An den Wänden hängen reich verzierte Hosenträger und die berühmten Appenzeller Gürtel, die «Chüeligoode», daneben riesige Kuhglocken mit aufwändig gestalteten Riemen.
In der Mitte des Raumes steht ein grosser Tisch mit einem «Mise en place» aus Ledergürteln, fein bearbeiteten Kühen und Geissen aus Silber und Messing, Nägeln und Hammer.
Sennensattler statt Skirennfahrer
Mittendrin steht Roger Dörig. Eigentlich wollte er Profi-Skirennfahrer werden, erzählt er. «Ich hab im B-Kader der Schweizer Nationalmannschaft zusammen mit Bruno Kernen trainiert.»
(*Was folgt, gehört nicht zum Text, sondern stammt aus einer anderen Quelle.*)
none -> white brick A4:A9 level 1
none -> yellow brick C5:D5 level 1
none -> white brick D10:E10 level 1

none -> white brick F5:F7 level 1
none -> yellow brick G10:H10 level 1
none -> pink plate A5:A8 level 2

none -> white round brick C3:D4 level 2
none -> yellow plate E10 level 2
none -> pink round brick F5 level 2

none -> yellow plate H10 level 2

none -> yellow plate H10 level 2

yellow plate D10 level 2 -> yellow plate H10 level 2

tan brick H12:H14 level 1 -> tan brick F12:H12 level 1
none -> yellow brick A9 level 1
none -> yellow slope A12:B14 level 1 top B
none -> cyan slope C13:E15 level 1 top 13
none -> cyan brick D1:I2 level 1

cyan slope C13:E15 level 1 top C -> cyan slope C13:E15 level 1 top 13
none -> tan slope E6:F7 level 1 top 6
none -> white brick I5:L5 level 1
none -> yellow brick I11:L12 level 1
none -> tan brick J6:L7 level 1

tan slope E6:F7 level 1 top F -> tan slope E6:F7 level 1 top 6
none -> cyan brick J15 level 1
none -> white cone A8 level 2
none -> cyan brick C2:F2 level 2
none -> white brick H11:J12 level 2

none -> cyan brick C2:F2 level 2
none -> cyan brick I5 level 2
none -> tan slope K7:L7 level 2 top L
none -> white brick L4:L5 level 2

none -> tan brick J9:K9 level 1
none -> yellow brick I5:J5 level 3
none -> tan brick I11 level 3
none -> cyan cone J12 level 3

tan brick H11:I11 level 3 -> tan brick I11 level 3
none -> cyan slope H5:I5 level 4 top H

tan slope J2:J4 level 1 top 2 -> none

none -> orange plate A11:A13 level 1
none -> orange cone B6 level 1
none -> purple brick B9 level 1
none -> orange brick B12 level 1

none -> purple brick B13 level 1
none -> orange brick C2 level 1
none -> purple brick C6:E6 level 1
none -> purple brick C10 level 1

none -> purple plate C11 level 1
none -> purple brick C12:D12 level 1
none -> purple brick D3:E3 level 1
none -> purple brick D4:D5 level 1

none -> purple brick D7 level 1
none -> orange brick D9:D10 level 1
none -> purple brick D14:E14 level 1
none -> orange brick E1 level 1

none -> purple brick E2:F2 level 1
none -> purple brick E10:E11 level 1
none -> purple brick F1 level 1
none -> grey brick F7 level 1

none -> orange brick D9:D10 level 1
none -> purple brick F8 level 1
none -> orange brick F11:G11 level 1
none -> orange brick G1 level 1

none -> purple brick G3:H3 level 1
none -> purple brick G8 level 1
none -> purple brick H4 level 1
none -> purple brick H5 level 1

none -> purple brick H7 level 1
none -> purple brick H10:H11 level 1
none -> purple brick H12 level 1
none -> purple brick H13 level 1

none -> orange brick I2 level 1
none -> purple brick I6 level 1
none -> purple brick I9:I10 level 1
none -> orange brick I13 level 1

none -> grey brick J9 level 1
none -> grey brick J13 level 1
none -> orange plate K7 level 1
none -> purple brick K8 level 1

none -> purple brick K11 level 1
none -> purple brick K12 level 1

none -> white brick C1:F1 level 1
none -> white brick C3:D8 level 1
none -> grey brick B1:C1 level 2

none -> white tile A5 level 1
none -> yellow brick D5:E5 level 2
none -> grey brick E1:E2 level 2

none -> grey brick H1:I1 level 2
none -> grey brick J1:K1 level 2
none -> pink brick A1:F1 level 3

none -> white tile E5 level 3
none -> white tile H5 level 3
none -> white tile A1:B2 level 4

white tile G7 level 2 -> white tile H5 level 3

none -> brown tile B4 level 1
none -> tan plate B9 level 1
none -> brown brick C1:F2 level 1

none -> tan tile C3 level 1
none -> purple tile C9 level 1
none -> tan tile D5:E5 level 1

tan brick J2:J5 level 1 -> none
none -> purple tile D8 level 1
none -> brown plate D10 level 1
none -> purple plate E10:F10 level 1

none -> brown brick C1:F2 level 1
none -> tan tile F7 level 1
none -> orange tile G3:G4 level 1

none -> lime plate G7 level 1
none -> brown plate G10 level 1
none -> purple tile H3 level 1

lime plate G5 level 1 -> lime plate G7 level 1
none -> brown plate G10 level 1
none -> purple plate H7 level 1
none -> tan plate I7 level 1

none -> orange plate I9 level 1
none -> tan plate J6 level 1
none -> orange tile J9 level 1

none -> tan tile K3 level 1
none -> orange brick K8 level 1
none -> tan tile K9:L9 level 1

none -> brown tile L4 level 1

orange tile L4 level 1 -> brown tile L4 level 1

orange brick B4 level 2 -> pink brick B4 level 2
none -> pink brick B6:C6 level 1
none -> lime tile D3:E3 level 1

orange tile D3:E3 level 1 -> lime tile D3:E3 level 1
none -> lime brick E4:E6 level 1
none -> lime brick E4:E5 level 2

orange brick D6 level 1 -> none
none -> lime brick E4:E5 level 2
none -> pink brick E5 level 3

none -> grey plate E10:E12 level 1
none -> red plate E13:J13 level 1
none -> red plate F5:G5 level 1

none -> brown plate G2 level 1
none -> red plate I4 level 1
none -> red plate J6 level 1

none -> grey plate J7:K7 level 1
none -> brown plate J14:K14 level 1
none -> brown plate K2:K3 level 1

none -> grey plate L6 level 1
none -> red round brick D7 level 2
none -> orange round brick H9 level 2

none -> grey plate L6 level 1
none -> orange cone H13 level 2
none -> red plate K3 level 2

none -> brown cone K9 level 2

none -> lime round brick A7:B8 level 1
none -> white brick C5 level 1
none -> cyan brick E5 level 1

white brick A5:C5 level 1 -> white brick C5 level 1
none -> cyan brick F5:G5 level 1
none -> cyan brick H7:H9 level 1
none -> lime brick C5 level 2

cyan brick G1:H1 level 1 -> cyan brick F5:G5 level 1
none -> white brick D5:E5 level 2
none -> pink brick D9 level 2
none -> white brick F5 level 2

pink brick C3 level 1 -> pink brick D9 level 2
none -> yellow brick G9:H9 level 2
Sportverletzungen machten seine Pläne zunichte. Statt den Berg runter zu sausen, half er seinem Grossvater in der Sennensattlerei. Dörig lernte, wie man Silber und Messing mit Punzen und Hammer ziseliert, treibt, bombiert und später poliert.
Diese Arbeit fordert Geduld und Präzision, aber auch gestalterisches Talent. Der Grossvater erkannte, dass sein Enkel begabt war und die nötige Leidenschaft für dieses traditionelle Handwerk hatte.
Vor 24 Jahren überliess er Roger Dörig die Werkstatt. Aus dem Skirennfahrer wurde einer der gefragtesten Sennensattler.
Besondere Kundenbeziehungen
Ein «Chüeligood» kostet gut und gerne 3'000 Franken. «Weil sich das nicht alle leisten können, mache ich am Anfang einen Gürtel mit nur zwei Tieren. Die anderen Motive kommen nach und nach dazu. So ergeben sich über die Jahre sehr besondere Kundenbeziehungen», erklärt Dörig.
Bei der Auswahl der Motive ist Dörig grosszügig, da der Gürtel nicht Teil der Appenzeller oder Toggenburger Tracht ist. Bei den Hosenträgern aber ist er konsequent: Auf dem Bruststeg gehören traditionellerweise Kühe, Geissen, Senn und Hirt; auf den Rückensteg Motive aus dem Appenzeller Brauchtum.
Als ein Autohändler sich Beschläge in Form von Autos wünschte, war er bei Roger Dörig an der falschen Adresse. Für einen Ausverkauf des Kulturerbes ist er nicht zu haben.
Handarbeit ist gefragt
Dörig kann sich diese Konsequenz leisten. In Zeiten der Globalisierung sind sein Handwerk und sein virtuoser Umgang mit dem Kulturerbe gefragter denn je. Das Authentische, die Handarbeit ist begehrt.
«Kunden aus dem asiatischen Raum wollen oft wissen, ob die Gürtel und Hosenträger wirklich hier hergestellt worden sind. Es ist eben unvorstellbar geworden, dass Produkte, die an einem Ort verkauft werden, auch an demselben Ort hergestellt wurden», erzählt Dörig.
Dass er für Barack Obamas Hund Bo ein Halsband herstellen durfte, kommentiert Dörig mit einem Lachen: Bo habe das Halsband mit einer ziselierten Schweizer und einer amerikanischen Flagge vermutlich nicht lange getragen.
Roger Dörig verzieht sich in den hinteren Teil seines «Büdelis» mit der langen Werkbank. Hier sägt er die Kühe, Geissen, Geigen, Blumen und Sennen aus Messing und Silberblech aus, und beginnt mit dem, was er am liebsten macht: dem Ziselieren. 700 «Iseli» stehen parat, damit Dörig mit feinen Schlägen den Metallfiguren ein traditionelles Leben einhauchen kann.